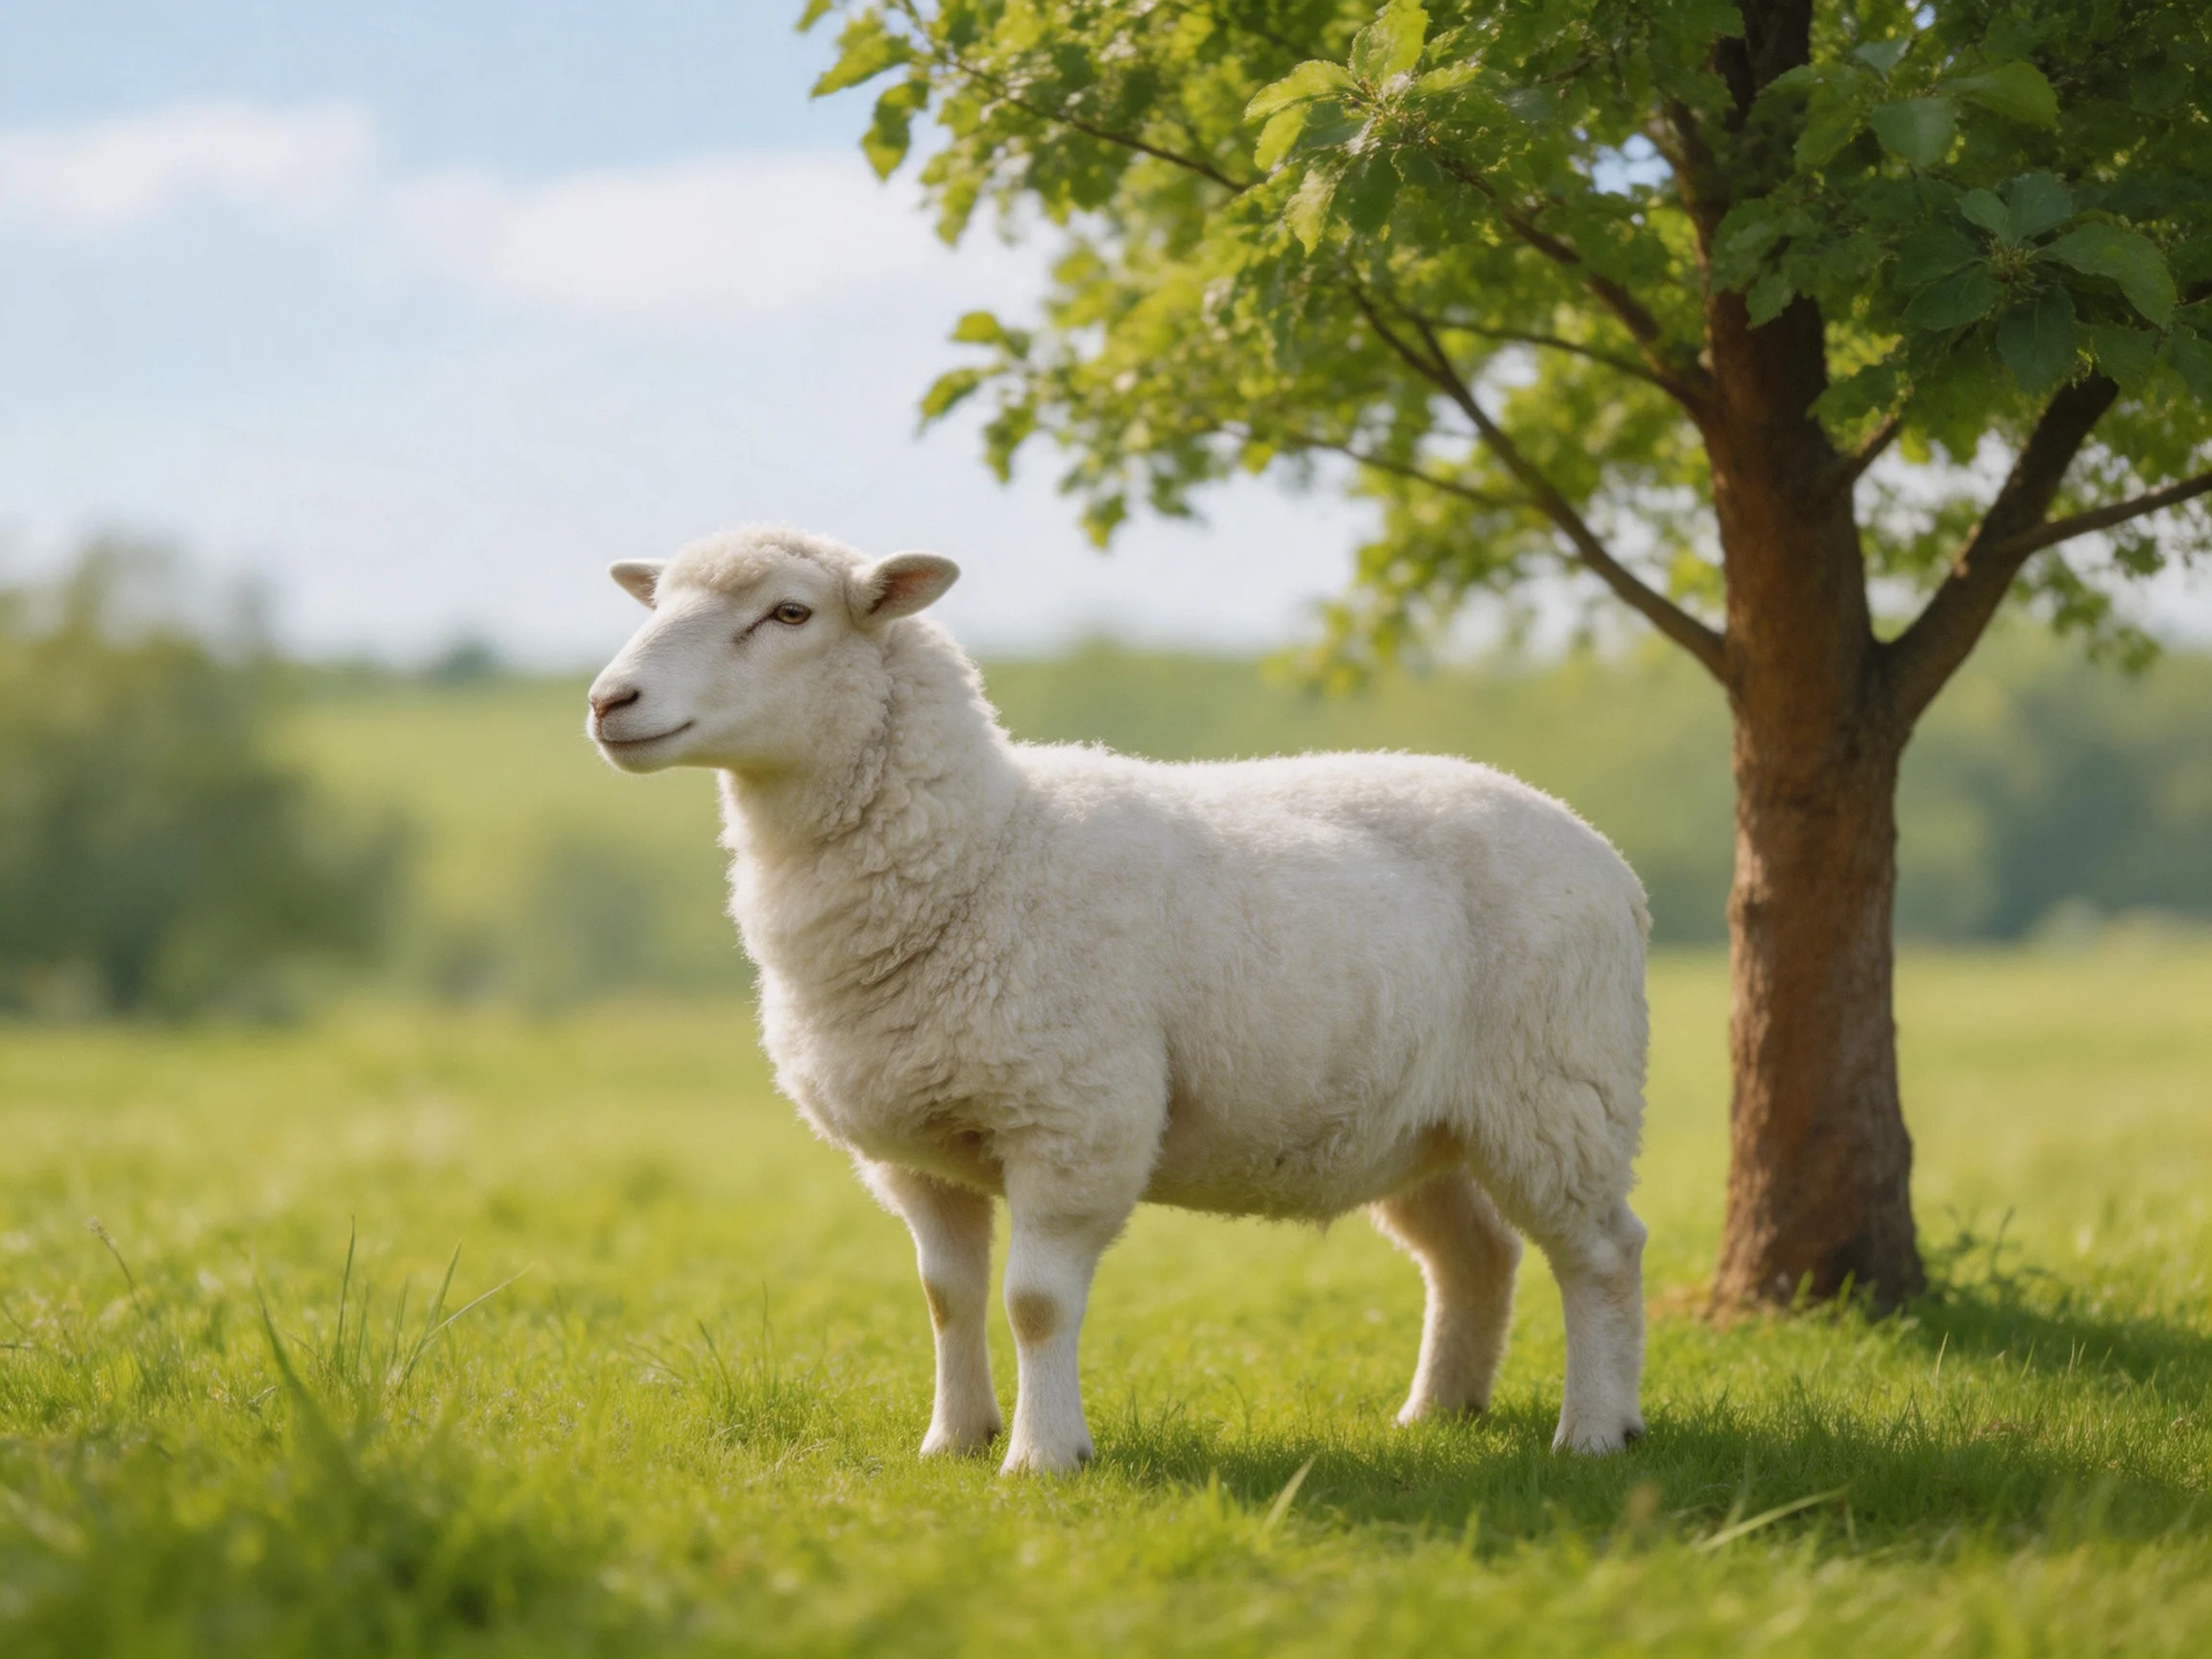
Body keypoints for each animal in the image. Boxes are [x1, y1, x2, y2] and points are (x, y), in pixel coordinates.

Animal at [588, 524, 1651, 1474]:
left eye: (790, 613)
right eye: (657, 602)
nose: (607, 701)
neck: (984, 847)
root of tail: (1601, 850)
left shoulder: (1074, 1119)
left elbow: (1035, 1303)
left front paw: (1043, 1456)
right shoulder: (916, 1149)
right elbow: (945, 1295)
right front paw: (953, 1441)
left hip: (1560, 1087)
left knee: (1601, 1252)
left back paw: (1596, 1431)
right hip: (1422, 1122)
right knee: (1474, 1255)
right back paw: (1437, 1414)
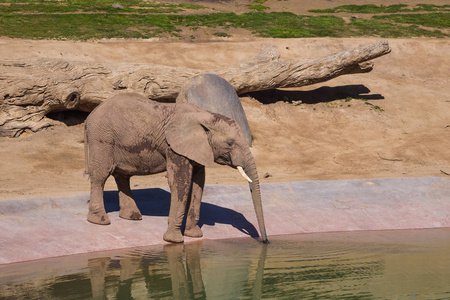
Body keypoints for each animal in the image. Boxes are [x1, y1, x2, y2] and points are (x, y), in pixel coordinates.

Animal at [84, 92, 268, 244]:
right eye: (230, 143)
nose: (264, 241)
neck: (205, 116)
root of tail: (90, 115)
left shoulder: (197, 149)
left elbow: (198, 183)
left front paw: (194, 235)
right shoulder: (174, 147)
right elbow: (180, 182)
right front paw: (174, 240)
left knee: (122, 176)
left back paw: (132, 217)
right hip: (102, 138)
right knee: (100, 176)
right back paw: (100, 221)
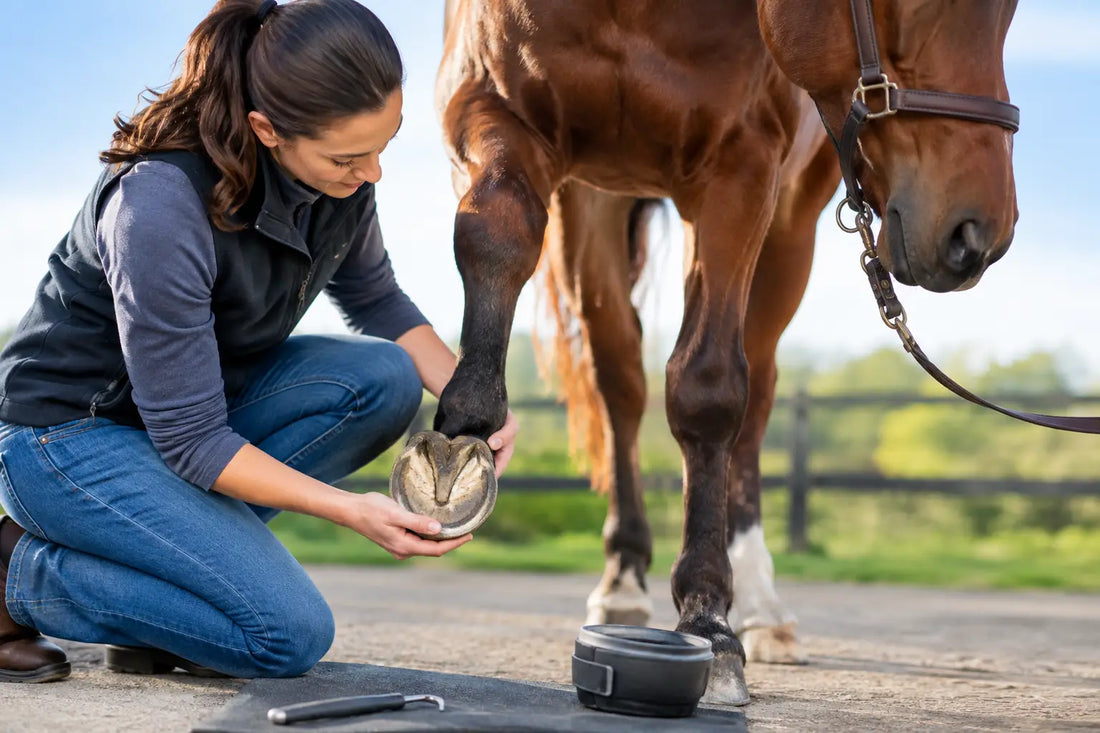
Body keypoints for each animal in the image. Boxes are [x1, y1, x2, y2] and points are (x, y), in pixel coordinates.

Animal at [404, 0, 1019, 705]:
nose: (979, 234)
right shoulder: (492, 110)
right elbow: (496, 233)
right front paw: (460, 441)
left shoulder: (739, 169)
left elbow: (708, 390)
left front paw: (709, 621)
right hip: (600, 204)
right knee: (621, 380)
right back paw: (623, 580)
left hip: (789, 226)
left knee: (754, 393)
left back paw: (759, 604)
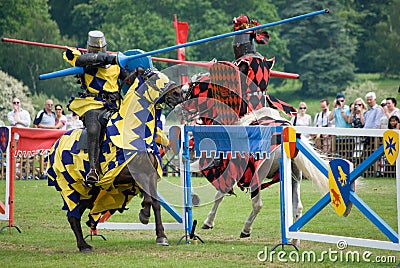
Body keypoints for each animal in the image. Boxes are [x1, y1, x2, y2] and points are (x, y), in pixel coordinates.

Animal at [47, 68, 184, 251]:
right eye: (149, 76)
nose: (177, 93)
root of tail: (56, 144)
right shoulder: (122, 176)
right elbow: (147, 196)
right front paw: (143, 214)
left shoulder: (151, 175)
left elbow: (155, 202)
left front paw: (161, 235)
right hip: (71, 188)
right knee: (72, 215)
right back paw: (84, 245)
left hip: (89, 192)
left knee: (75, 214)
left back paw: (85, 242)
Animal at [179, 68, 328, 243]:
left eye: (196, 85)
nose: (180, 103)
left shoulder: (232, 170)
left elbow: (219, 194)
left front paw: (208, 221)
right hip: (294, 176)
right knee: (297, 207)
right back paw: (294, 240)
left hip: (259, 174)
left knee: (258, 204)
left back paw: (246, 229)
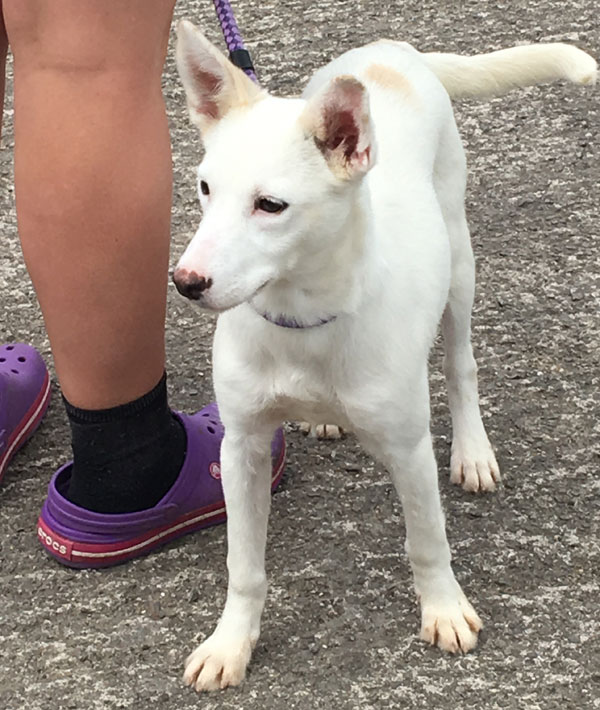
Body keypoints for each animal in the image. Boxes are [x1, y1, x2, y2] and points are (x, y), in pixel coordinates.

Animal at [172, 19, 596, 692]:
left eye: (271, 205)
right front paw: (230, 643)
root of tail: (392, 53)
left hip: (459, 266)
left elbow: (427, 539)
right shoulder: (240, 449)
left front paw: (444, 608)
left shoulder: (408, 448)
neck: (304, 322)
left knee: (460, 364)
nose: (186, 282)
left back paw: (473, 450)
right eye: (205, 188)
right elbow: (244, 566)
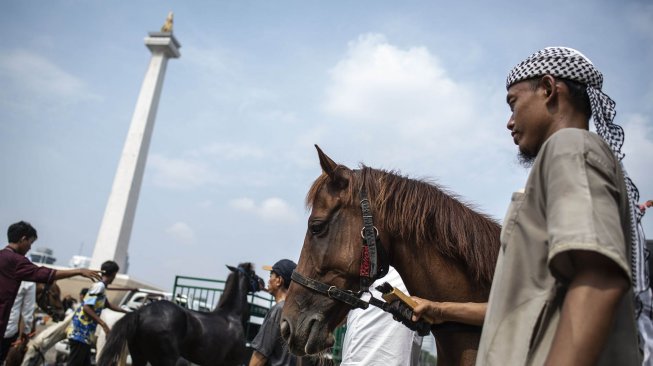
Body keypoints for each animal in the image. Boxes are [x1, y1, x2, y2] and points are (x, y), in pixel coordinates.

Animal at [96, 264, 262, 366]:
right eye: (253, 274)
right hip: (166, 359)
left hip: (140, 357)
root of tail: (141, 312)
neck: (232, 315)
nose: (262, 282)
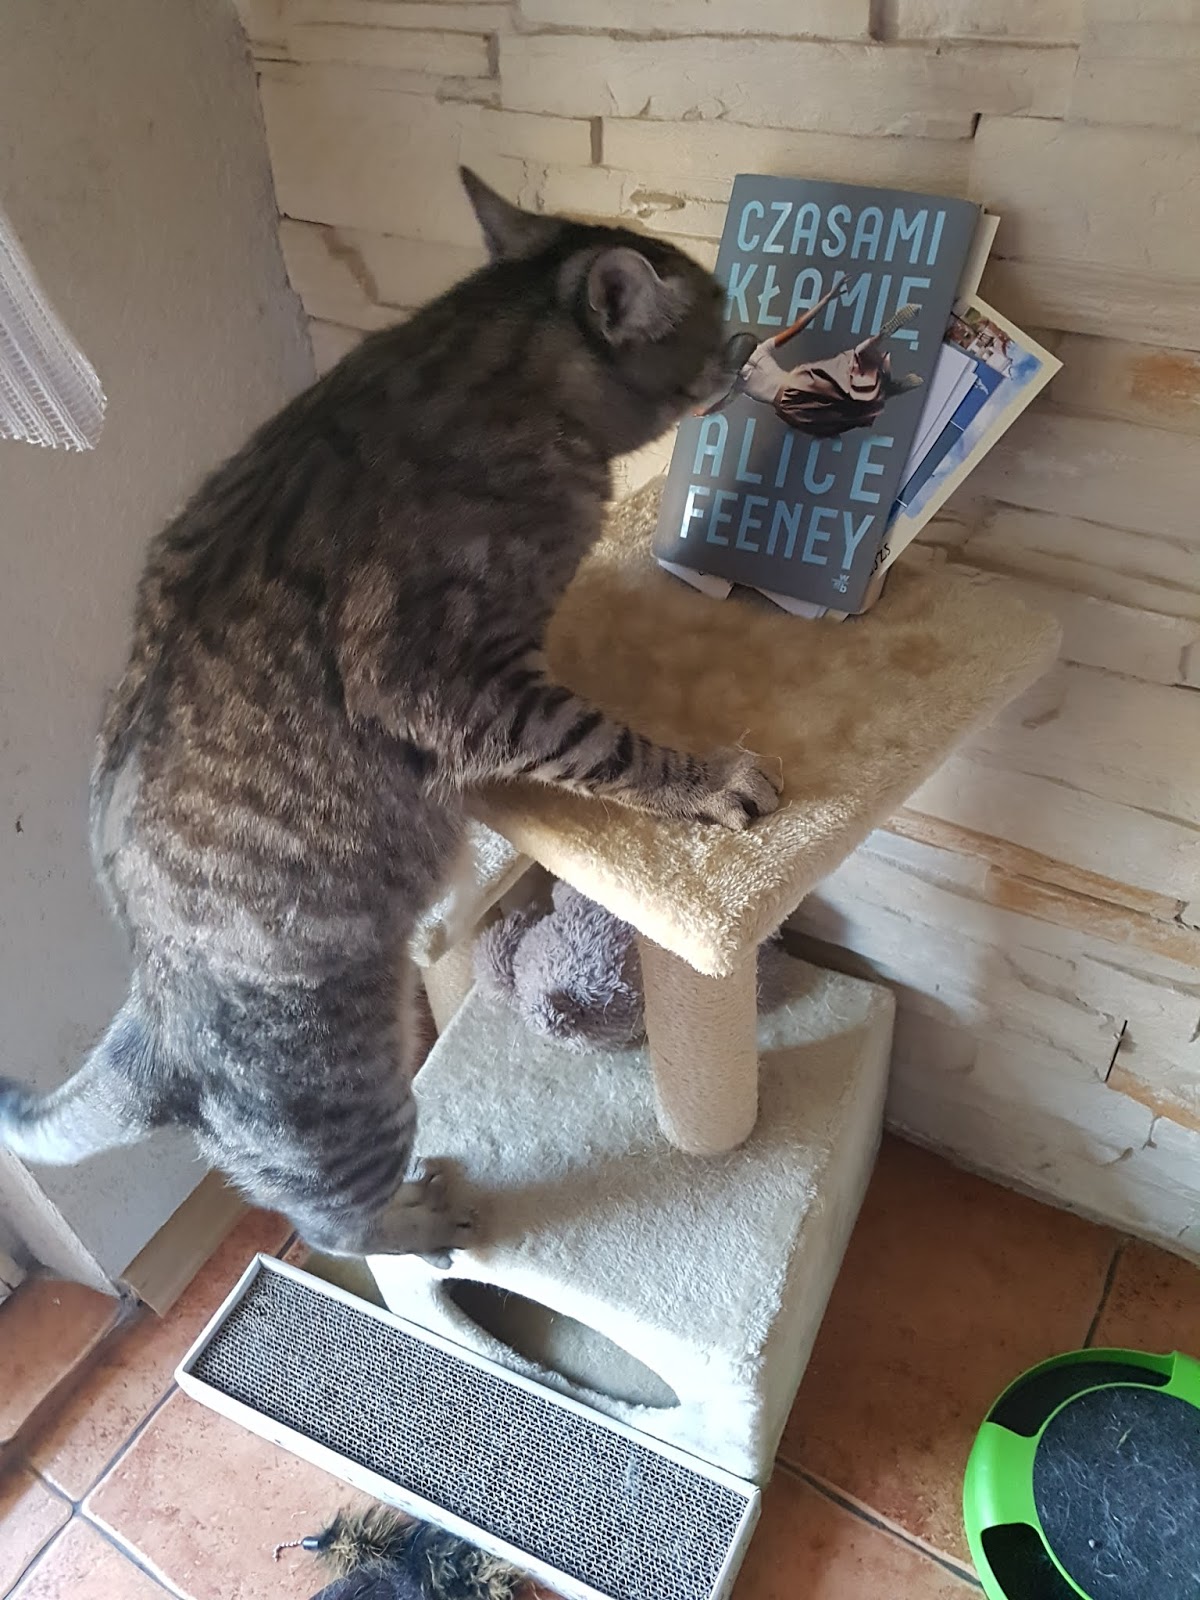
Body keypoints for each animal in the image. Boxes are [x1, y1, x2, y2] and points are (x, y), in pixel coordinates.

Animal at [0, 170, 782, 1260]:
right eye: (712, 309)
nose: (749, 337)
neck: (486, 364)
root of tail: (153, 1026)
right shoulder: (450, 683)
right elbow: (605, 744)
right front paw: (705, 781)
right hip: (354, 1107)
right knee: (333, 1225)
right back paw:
========================================
> _Exercise directions_: Leave out the pictures and reproduce the rest of the records exactly.

> _Exercise result_:
Body keypoints for each animal in the image. Boxes are [x1, y1, x2, y2] and points are (x, y), in pixel coordinates.

Animal at [588, 524, 1651, 1474]:
left eye: (790, 613)
right eye: (657, 602)
nose: (607, 701)
neck: (984, 847)
root of tail: (1601, 850)
left shoulder: (1074, 1119)
left elbow: (1035, 1303)
left front paw: (1043, 1456)
right shoulder: (916, 1149)
right elbow: (945, 1295)
right front paw: (953, 1441)
left hip: (1560, 1087)
left knee: (1601, 1252)
left back paw: (1596, 1431)
right hip: (1422, 1122)
right knee: (1474, 1255)
right back paw: (1437, 1414)
Body keypoints for each animal in the image. Boxes are [x1, y1, x2, y2] and points are (x, y), in pixel coordinates.

Animal at [84, 92, 268, 244]:
right eye: (230, 143)
nose: (264, 241)
neck: (205, 116)
root of tail: (90, 115)
left shoulder: (197, 149)
left elbow: (198, 183)
left front paw: (194, 235)
right shoulder: (174, 147)
right elbow: (180, 182)
right front paw: (174, 240)
left knee: (122, 176)
left back paw: (132, 217)
right hip: (102, 138)
right knee: (100, 176)
right back paw: (100, 221)
Body keypoints for each animal in the image. Boxes are [x1, y1, x2, y2] and points are (x, y), in pixel coordinates.

Animal at [404, 0, 1019, 705]:
nose: (979, 234)
right shoulder: (492, 110)
right elbow: (496, 233)
right front paw: (460, 441)
left shoulder: (739, 169)
left elbow: (708, 390)
left front paw: (709, 621)
right hip: (600, 204)
right knee: (621, 380)
right back paw: (623, 580)
left hip: (789, 226)
left knee: (754, 393)
left back paw: (759, 604)
Body keypoints for each animal in the image. Boxes are [x1, y1, x2, y2] and points are (x, y), in pixel coordinates.

Animal at [47, 68, 184, 251]:
right eye: (149, 76)
nose: (177, 93)
root of tail: (56, 144)
right shoulder: (122, 176)
right elbow: (147, 196)
right front paw: (143, 214)
left shoulder: (151, 175)
left elbow: (155, 202)
left front paw: (161, 235)
right hip: (71, 188)
right knee: (72, 215)
right back paw: (84, 245)
left hip: (89, 192)
left knee: (75, 214)
left back paw: (85, 242)
Animal at [179, 68, 328, 243]:
left eye: (196, 85)
nose: (180, 103)
left shoulder: (232, 170)
left elbow: (219, 194)
left front paw: (208, 221)
right hip: (294, 176)
right knee: (297, 207)
right back paw: (294, 240)
left hip: (259, 174)
left knee: (258, 204)
left back paw: (246, 229)
Body keypoints for each animal in the image. Boxes are [x1, y1, x2, y2] and points are (x, y), in pixel coordinates.

Animal at [172, 19, 596, 692]:
left eye: (271, 205)
right front paw: (230, 643)
root of tail: (392, 53)
left hip: (459, 266)
left elbow: (427, 539)
right shoulder: (240, 449)
left front paw: (444, 608)
left shoulder: (408, 448)
neck: (304, 322)
left knee: (460, 364)
nose: (186, 282)
left back paw: (473, 450)
right eye: (205, 188)
right elbow: (244, 566)
Body keypoints for each animal in the image. Boxes are [x1, y1, x2, y2] and points are (x, y), in pixel coordinates.

Animal at [96, 264, 262, 366]:
right eye: (253, 274)
right hip: (166, 359)
left hip: (140, 357)
root of tail: (141, 312)
neck: (232, 315)
nose: (262, 282)
Body keypoints for each animal in the image. Boxes are [x1, y1, x2, y2] and points are (x, y), in pixel coordinates.

Animal at [0, 170, 782, 1260]:
right eye: (712, 309)
nose: (749, 337)
neck: (486, 364)
root of tail: (153, 1026)
right shoulder: (450, 683)
right elbow: (605, 744)
right front paw: (705, 781)
right hip: (354, 1107)
right knee: (333, 1225)
right back paw:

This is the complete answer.